Galería Kurimanzutto 25 años: Del mercado popular a Nueva York
José Kuri narra la historia del recinto que hoy representa a 40 creadores de arte contemporáneo y se mantiene “vivo y activo”

Energía, familia, generosidad, comunidad y respeto y admiración por la obra de sus artistas. Éstas son las palabras que más repite el promotor José Kuri al evocar los 25 años de la galería Kurimanzutto, que fundó junto con Mónica Manzutto el 21 de agosto de 1999; conceptos que han guiado el trabajo y han formado la identidad del recinto.
Tras empezar con “un momento de generosidad” en un mercado popular y trabajar nueve años como galería nómada, montando exposiciones en espacios atípicos de la Ciudad de México, Kurimanzutto abrió su actual sede en noviembre de 2008 en la colonia San Miguel Chapultepec y, desde mayo de 2018, posee una sede en Nueva York. Hoy representa a 40 artistas visuales de diversos países.
La mayoría de los creadores que comenzaron sigue con nosotros. Ha sido un viaje maravilloso, porque los hemos acompañado. Y se han incorporado artistas jóvenes, que nos mantienen activos y vivos”, afirma Kuri en entrevista con Excélsior.
La Kurimanzutto nació en dos locales del Mercado de Medellín, de la colonia Roma, que rentaron por un día. Aquí presentaron su primera exposición, Economía de mercado, que reunía obra de 11 artistas contemporáneos que fue vendida a 80, 200, 300 o 500 pesos, “a precios muy parecidos a las cosas que podías comprar en un mercado”, cuenta.
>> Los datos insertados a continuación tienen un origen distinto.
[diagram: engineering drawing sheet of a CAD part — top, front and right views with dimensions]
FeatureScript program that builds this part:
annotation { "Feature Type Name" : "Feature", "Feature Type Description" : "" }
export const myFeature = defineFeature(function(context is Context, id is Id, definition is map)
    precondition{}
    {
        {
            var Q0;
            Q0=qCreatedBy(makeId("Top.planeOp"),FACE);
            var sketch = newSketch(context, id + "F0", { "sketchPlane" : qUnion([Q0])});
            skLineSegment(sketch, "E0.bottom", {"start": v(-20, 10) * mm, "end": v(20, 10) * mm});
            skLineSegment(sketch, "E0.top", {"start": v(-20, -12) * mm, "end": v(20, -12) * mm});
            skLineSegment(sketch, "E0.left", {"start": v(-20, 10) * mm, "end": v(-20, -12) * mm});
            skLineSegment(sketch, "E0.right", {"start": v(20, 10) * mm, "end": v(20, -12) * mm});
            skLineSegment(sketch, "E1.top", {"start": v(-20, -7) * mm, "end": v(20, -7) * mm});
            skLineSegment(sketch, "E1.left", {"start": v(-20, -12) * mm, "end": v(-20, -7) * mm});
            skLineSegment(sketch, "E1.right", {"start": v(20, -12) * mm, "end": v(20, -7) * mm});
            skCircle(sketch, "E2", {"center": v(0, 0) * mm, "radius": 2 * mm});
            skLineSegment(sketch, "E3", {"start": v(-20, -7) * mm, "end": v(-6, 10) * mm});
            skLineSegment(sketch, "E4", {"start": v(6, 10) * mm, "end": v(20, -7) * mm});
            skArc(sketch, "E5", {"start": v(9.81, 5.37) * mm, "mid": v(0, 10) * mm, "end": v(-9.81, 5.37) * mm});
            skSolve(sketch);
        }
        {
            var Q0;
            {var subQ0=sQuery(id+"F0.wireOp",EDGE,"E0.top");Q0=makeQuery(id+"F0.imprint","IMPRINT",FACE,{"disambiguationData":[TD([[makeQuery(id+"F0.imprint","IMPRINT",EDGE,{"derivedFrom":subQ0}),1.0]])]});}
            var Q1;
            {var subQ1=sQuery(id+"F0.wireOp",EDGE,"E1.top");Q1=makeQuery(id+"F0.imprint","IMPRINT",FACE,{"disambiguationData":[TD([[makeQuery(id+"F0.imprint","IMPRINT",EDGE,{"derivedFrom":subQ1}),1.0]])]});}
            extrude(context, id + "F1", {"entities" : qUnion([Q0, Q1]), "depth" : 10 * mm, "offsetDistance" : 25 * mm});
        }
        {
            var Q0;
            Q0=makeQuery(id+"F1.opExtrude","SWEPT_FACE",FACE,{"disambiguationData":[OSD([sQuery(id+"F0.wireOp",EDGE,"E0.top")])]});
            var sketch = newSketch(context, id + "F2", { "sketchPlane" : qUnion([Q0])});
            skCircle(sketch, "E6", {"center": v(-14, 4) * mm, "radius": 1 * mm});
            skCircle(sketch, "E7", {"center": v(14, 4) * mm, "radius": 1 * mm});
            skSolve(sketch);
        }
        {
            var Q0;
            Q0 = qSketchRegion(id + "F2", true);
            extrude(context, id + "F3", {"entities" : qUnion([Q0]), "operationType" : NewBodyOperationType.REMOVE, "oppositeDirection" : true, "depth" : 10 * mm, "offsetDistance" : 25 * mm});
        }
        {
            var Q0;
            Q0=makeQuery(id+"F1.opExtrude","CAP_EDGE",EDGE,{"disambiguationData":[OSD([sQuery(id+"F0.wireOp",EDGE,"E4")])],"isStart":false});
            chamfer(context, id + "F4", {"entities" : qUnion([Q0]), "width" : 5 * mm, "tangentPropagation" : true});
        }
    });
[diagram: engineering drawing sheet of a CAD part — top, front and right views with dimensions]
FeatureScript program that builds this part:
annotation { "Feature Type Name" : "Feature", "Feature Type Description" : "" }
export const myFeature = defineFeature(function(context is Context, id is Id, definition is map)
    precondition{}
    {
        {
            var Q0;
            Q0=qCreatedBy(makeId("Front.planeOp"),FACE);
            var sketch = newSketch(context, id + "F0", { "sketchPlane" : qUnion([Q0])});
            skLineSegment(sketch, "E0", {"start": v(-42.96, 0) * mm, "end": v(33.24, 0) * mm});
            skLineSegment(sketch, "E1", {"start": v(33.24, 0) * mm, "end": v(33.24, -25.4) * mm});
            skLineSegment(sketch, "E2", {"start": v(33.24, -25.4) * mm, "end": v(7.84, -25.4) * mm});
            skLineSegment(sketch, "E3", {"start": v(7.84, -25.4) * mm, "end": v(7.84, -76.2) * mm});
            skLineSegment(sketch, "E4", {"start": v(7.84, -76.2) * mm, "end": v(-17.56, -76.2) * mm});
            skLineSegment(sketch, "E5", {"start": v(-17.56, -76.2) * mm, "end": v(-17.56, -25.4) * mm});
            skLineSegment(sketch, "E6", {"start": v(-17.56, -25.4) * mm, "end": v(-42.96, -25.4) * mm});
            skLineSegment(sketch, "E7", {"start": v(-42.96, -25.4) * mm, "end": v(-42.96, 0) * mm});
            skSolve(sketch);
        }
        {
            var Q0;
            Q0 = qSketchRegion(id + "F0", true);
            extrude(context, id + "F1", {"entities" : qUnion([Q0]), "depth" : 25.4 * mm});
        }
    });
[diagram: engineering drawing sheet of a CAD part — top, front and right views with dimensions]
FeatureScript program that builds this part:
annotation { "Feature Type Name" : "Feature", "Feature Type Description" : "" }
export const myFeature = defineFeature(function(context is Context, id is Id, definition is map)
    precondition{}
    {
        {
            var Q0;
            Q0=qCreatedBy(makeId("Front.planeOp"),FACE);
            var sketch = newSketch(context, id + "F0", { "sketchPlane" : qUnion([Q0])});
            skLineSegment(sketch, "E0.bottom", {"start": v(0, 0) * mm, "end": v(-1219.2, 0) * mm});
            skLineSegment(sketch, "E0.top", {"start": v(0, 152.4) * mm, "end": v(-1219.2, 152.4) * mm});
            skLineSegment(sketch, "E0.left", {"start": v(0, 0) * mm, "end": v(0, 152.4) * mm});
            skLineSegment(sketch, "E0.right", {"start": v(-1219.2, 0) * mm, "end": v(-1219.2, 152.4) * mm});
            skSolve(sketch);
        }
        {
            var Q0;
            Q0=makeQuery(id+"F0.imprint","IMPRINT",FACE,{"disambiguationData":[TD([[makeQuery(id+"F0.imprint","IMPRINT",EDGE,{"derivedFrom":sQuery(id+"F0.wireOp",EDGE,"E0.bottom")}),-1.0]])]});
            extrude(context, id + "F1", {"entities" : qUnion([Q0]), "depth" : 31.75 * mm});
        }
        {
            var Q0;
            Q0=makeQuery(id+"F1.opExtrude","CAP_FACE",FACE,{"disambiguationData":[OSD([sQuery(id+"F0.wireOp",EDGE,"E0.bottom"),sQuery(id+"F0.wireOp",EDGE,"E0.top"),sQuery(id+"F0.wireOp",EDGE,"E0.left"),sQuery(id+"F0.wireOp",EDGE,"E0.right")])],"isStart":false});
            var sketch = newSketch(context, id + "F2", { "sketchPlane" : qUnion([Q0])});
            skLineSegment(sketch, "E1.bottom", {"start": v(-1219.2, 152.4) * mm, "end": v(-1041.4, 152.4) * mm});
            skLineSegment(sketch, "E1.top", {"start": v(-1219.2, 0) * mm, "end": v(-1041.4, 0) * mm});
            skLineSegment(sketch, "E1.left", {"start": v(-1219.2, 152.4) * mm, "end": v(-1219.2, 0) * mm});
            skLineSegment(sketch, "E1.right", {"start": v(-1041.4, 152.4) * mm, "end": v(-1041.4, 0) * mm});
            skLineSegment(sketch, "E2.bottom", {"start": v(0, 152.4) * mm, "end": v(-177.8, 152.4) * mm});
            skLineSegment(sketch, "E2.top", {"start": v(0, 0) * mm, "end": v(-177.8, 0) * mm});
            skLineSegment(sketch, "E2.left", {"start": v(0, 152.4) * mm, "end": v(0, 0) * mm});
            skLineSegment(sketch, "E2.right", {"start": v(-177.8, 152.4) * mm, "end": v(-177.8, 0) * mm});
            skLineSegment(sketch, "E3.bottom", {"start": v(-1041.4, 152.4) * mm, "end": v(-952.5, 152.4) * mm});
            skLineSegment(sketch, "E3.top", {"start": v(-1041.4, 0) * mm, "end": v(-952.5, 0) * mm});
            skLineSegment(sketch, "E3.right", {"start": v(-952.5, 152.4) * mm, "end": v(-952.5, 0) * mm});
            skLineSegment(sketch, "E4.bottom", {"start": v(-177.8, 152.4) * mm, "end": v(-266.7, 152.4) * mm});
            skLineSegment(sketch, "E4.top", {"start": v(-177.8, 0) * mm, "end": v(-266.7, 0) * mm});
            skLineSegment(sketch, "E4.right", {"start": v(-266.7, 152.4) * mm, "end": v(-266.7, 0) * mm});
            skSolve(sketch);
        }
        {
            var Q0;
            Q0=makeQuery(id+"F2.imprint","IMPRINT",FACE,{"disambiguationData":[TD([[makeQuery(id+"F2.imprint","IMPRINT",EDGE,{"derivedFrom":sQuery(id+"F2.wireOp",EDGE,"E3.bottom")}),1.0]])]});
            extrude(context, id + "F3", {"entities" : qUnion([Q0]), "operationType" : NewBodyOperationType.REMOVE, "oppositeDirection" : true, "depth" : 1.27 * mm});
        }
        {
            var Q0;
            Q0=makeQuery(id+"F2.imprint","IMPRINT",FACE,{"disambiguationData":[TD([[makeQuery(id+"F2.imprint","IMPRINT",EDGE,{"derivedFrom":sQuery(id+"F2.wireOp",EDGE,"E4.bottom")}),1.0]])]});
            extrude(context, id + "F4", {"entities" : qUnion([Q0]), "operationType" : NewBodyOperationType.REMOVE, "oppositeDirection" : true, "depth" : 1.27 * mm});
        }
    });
Ahí estaban, entre las piñatas y las flores, los hoy famosos Gabriel Orozco, Damián Ortega, Abraham Cruzvillegas, Daniel Guzmán, Gabriel Kuri, Eduardo Abaroa, Luis Felipe Ortega y Minerva Cuevas, entre otros, creando sus piezas con materiales que encontraron en el mercado.
La idea fue de Gabriel Orozco. Llegamos a las siete de la mañana al Mercado de Medellín. Ya habíamos ido previamente dos o tres veces a verlo, a hablar con los locatarios para que nos dieran permiso de ponernos.
Fue un día de mucha energía y comunidad. Desayunamos juntos. Abraham llevó una marimba a la una de la tarde. No sabíamos quién iba a ir. Hicimos invitaciones por teléfono y se corrió la voz. Aún no había celulares ni WhatsApp. Coleccionistas como Patrick Charpenel y Aurelio López Rocha hablaron desde Guadalajara, les describimos las obras y compraron por teléfono. Vendimos todo”, recuerda el galerista.
No teníamos idea de en qué nos estábamos metiendo. Lo único que teníamos claro es que queríamos trabajar con artistas de nuestra generación, porque era la que conocíamos bien y a la que más le podíamos aportar. Era como una familia, pues los conocíamos desde 12 años atrás. La relación empezó a partir de un respeto y una admiración por su obra”, agrega.
Quien estudió la maestría en Políticas Públicas y Economía Internacional en la Universidad de Columbia señala que comenzaron como una galería sin espacio.
No teníamos dinero para una renta. Mónica y yo vivíamos de lo que vendíamos. Empezamos con el capital más grande, este grupo maravilloso de artistas.
Hacíamos exposiciones en toda la ciudad. Íbamos rentando lugares por uno o dos días, según lo que se necesitara. Como una galería nómada. Y manteníamos la oficina de operación desde nuestro departamento. Iban ahí todos”, detalla.

De repente ya no cabíamos en nuestro departamento; no podíamos ni cocinar, porque todo estaba lleno de obras de arte. Cerrábamos la galería y nos íbamos a visitar curadores y museos a Francia, a Estados Unidos, y traíamos trabajo para nuestros artistas. Era otra velocidad en el mundo del arte”, evoca el promotor.

Dice que llegaron a la San Miguel Chapultepec cuando la colonia aún no estaba de moda. “El local era una maderería de los años 40 que estaba abandonada, y antes había sido una fábrica de pasteles. Fue renovado por el arquitecto Alberto Kalach. Ya necesitábamos un centro de gravedad, porque la operación ya era más grande”.
A la distancia, Kuri concluye que “hoy cohabitan en México una gran cantidad de artistas jóvenes, buenos e interesantes. Existen unas 18 galerías de arte contemporáneo, más 12 proyectos de artista. Es un ecosistema muy dinámico y diverso del que formamos parte”.
La Kurimanzutto festeja su cuarto de siglo trabajando. Prepara las exposiciones del danés de origen vietnamita Danh Vo, que se abre en septiembre, y del mexicano Jerónimo López Dr. Lakra, para octubre. Y Petrit Halilaj, de Kosovo, exhibirá próximamente en Nueva York.